Il dato più interessante, e a tratti sorprendente, è quello che riguarda invece l’obiezione di coscienza, che pur avendo numeri da capogiro, non provocherebbe sostanzialmente problemi ai colleghi non obiettori che devono lavorare di più né complicazioni alle pazienti. La relazione contiene infatti i risultati del primo monitoraggio su aborti e personale obiettore, condotto dal ministero insieme alle Regioni. Da qui emerge che nel 2012 in media sono stati obiettori più di due ginecologi su tre (69,6%), la metà degli anestesisti (47,5%) e per il personale non medico c’è stato un ulteriore incremento, con valori che sono passati dal 38,6% nel 2005 al 45% nel 2012. Poi ci sono i “picchi” di alcune regioni, come Molise e Basilicata, dove i tassi di obiezione tra i ginecologi si aggirano sul 90% e quello tra gli anestesisti sull’80%. Ma, secondo i dati, le “ivg” vengono effettuate nel 64% delle strutture disponibili, dunque con una copertura “soddisfacente”, tranne che in Molise e nella provincia autonoma di Bolzano. E, considerando il numero di aborti che ogni settimana deve fare ogni ginecologo non obiettore, ipotizzando 44 settimane lavorative in un anno, a livello nazionale ogni non obiettore ne effettua 1,4 a settimana, un valore medio fra il minimo di 0,4 della Valle d’Aosta e quello massimo del Lazio, con 4,2.

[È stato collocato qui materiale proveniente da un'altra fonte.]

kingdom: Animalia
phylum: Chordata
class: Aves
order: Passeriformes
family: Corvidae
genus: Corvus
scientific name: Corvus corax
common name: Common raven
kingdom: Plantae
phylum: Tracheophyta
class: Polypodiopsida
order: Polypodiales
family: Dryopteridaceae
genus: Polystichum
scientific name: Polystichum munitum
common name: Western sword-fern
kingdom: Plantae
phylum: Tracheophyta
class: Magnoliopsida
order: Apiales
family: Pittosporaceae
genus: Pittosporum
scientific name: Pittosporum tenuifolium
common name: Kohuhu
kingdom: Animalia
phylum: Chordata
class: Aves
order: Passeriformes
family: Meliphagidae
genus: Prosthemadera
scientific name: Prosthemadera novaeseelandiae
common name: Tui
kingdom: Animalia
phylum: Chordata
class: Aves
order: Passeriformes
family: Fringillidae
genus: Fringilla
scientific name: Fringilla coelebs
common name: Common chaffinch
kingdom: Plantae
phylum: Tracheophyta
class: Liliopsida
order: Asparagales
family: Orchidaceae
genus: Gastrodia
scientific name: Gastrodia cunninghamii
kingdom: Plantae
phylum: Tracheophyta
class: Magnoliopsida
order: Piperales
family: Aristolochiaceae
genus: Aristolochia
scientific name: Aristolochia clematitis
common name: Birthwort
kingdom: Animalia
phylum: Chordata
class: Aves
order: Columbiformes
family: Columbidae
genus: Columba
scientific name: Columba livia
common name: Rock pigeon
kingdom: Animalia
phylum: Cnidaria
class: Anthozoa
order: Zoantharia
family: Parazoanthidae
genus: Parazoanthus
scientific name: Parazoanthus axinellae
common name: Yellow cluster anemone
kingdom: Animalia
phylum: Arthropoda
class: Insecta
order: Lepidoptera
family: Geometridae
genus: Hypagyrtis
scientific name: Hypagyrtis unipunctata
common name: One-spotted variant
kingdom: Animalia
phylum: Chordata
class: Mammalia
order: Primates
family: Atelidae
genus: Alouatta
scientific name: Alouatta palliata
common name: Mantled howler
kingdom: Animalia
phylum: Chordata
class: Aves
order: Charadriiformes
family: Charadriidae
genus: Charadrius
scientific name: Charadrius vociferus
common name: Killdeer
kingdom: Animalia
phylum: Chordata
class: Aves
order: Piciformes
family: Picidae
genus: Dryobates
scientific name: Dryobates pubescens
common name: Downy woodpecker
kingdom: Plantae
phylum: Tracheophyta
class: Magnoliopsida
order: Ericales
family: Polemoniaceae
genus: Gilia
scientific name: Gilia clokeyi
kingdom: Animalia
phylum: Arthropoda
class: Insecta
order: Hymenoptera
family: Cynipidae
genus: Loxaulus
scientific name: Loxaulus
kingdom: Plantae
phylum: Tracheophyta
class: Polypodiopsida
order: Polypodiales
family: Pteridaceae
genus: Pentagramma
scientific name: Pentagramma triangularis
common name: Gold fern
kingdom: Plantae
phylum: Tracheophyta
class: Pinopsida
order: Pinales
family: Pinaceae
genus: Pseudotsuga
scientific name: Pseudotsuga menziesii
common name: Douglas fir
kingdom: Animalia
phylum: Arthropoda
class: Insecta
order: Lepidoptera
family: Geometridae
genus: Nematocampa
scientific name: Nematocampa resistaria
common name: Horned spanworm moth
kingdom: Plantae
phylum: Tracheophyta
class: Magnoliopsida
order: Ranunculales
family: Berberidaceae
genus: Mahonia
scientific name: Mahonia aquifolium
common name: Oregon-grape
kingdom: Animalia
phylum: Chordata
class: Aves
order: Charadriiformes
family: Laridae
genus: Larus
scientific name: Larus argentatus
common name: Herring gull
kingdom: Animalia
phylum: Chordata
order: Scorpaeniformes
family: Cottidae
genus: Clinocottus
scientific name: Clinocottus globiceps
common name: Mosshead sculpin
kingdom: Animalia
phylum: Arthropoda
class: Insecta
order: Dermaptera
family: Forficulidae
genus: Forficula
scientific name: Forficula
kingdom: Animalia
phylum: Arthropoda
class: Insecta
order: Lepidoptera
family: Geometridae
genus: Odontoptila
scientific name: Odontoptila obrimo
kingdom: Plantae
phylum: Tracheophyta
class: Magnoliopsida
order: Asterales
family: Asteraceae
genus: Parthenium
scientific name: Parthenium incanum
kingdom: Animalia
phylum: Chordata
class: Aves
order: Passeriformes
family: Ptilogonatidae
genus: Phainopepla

Il numero dei non obiettori nelle strutture ospedaliere è dunque “congruo” rispetto alle ivg effettuate, “quindi gli eventuali problemi nell’accesso al percorso – conclude la relazione – sono dovuti eventualmente ad una inadeguata organizzazione territoriale”. Soddisfatta Eugenia Roccella, parlamentare Ncd. “L’obiezione di coscienza – rileva – non rappresenta un ostacolo al ricorso alle interruzioni volontarie di gravidanza. Le criticità segnalate sono dovute alle eventuali inadeguatezze sanitarie delle diverse regioni, ma non si possono usare gli obiettori per mascherare i problemi dell’organizzazione sanitaria locale”. “Favole” secondo Giovanna Scassellati, ginecologa non obiettrice dell’ospedale San Camillo di Roma. “Noi così crediamo alle favole – commenta amara – Il San Camillo fa un terzo di tutte gli aborti della regione Lazio. Nel mio reparto di ginecologia, siamo senza primario, lavoriamo sotto organico e su un sacco di turni. Il problema è che non ci si ribella mai, e quando lo si fa, si viene penalizzati”. Anche i numeri sul carico di lavoro settimanale non collimano con quelli della realtà lavorativa quotidiana, come conferma Silvana Agatone, presidente della Laiga. “All’ospedale Pertini di Roma siamo in tre a fare 80 interruzioni di gravidanza al mese, cui ci sono ad aggiungere gli aborti terapeutici – evidenzia – I dati della relazione sono viziati da una distorsione di fondo, perché monitorano l’offerta e non la domanda. Sappiamo che ad esempio nel Lazio e nelle Marche ci sono ospedali che fanno 2-3 interventi a settimana, costringendo così le donne a ‘emigrare’ in altre strutture e regioni”.